*Your goal*. Pick out the lines below that include the string "男生寝室成绩".

*Data*.

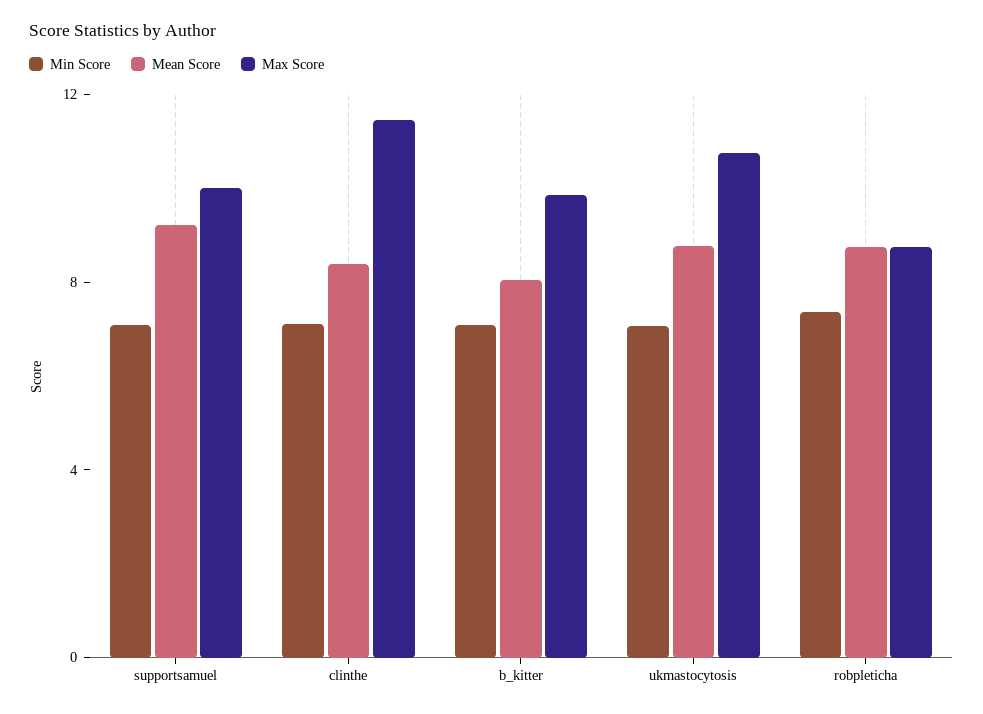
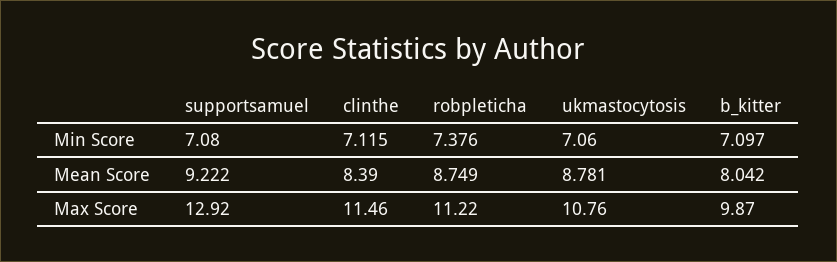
Max Score, supportsamuel: 10 -> 12.92
Max Score, robpleticha: 9 -> 11.22

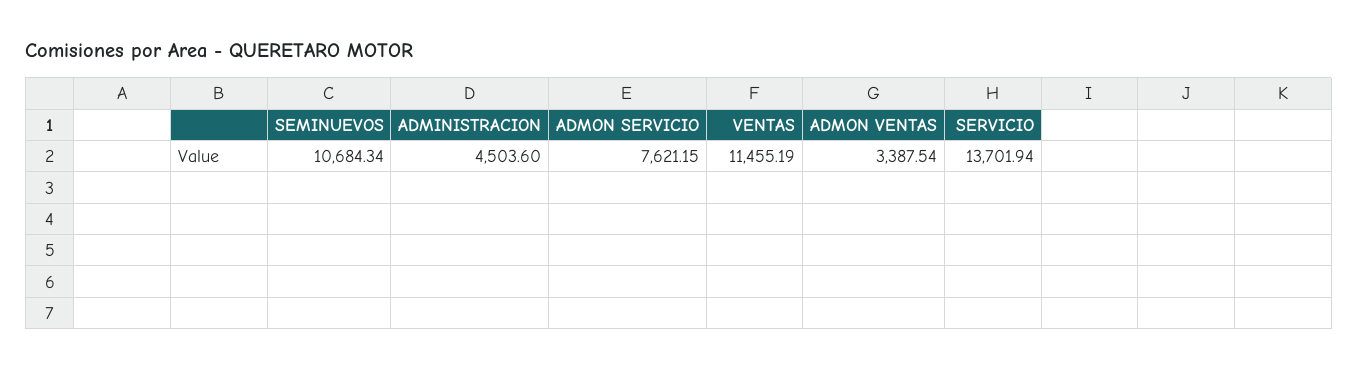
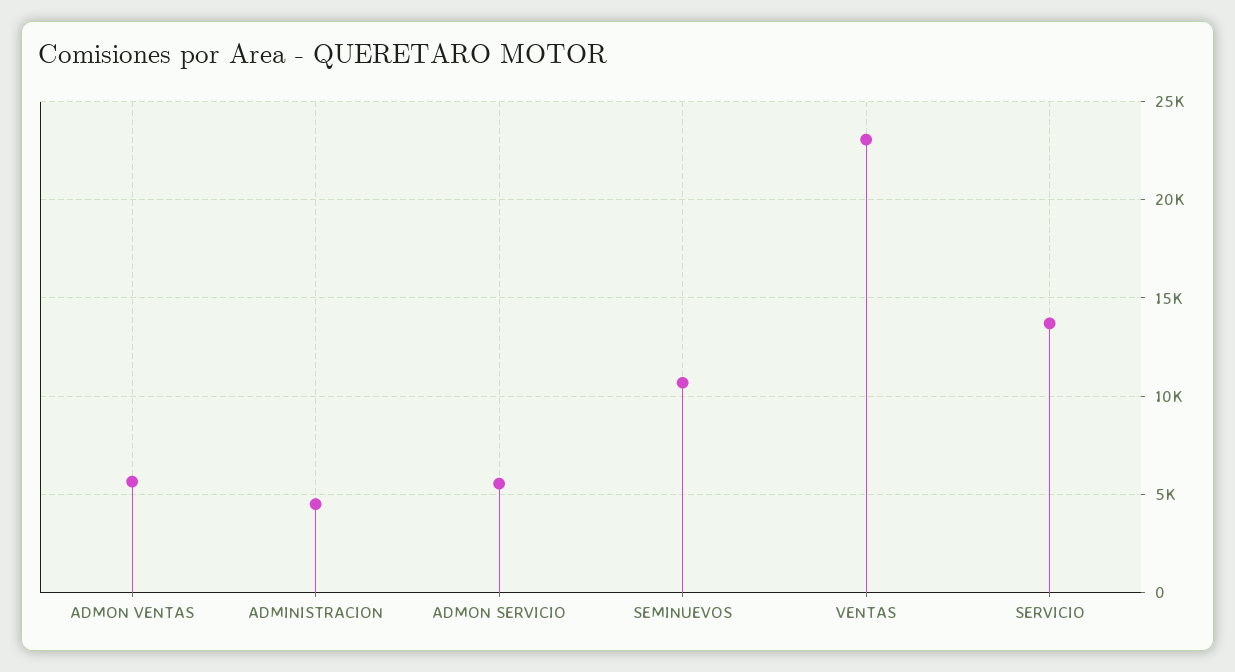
ADMON SERVICIO: 7621.15 -> 5500
VENTAS: 11455.19 -> 23000
ADMON VENTAS: 3387.54 -> 5500

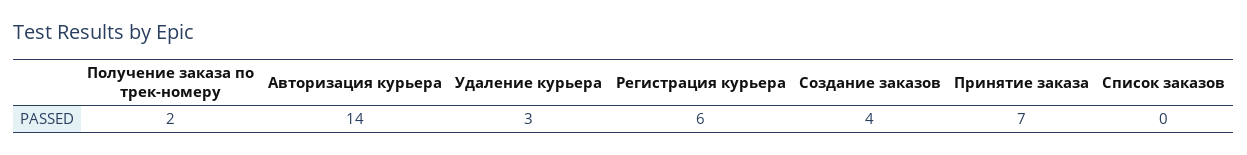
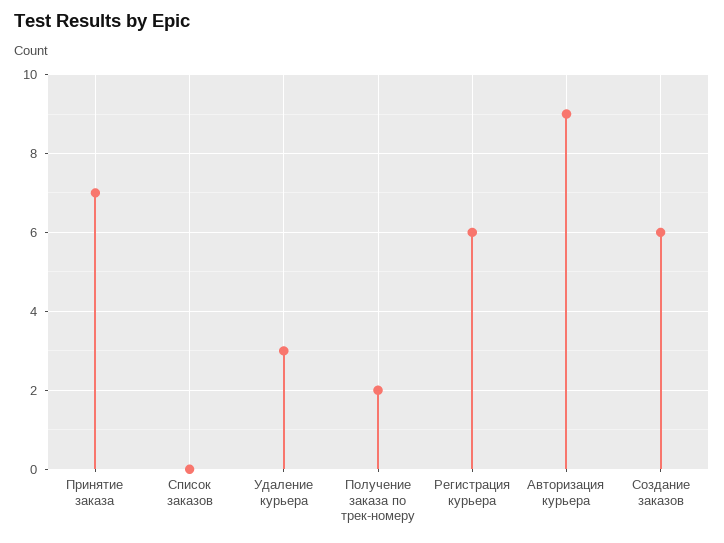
Авторизация курьера: 14 -> 9
Создание заказов: 4 -> 6

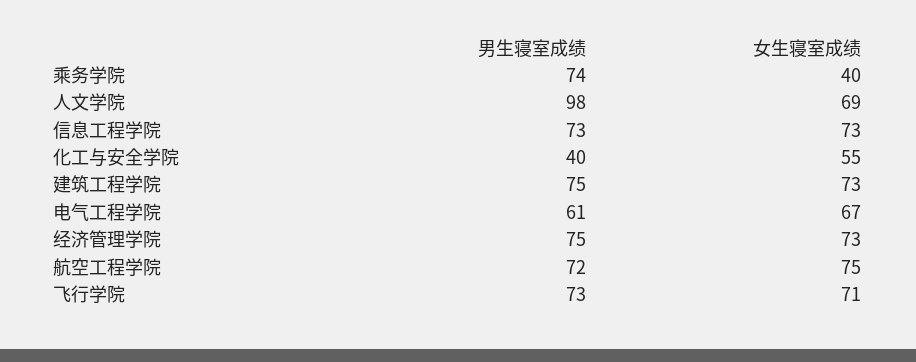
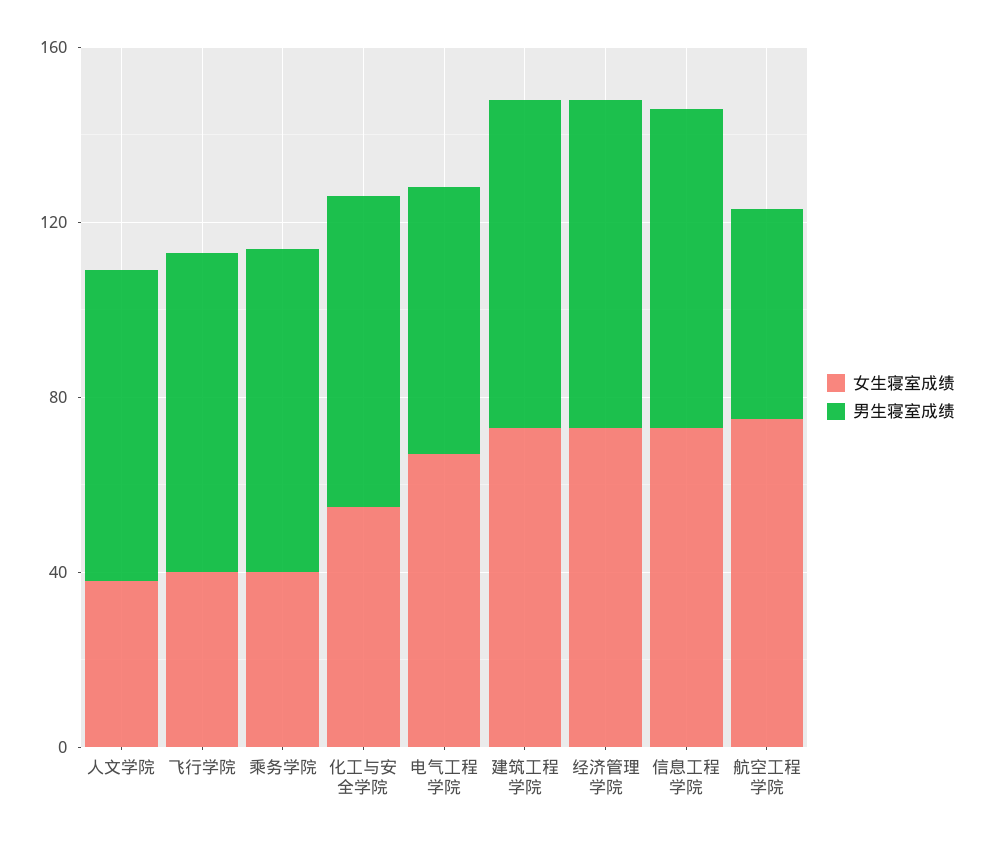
男生寝室成绩, 人文学院: 98 -> 70
女生寝室成绩, 人文学院: 69 -> 40
男生寝室成绩, 化工与安全学院: 40 -> 70
男生寝室成绩, 航空工程学院: 72 -> 50
女生寝室成绩, 飞行学院: 71 -> 40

*Result for this exercise*.
男生寝室成绩, 人文学院: 98 -> 70
男生寝室成绩, 化工与安全学院: 40 -> 70
男生寝室成绩, 航空工程学院: 72 -> 50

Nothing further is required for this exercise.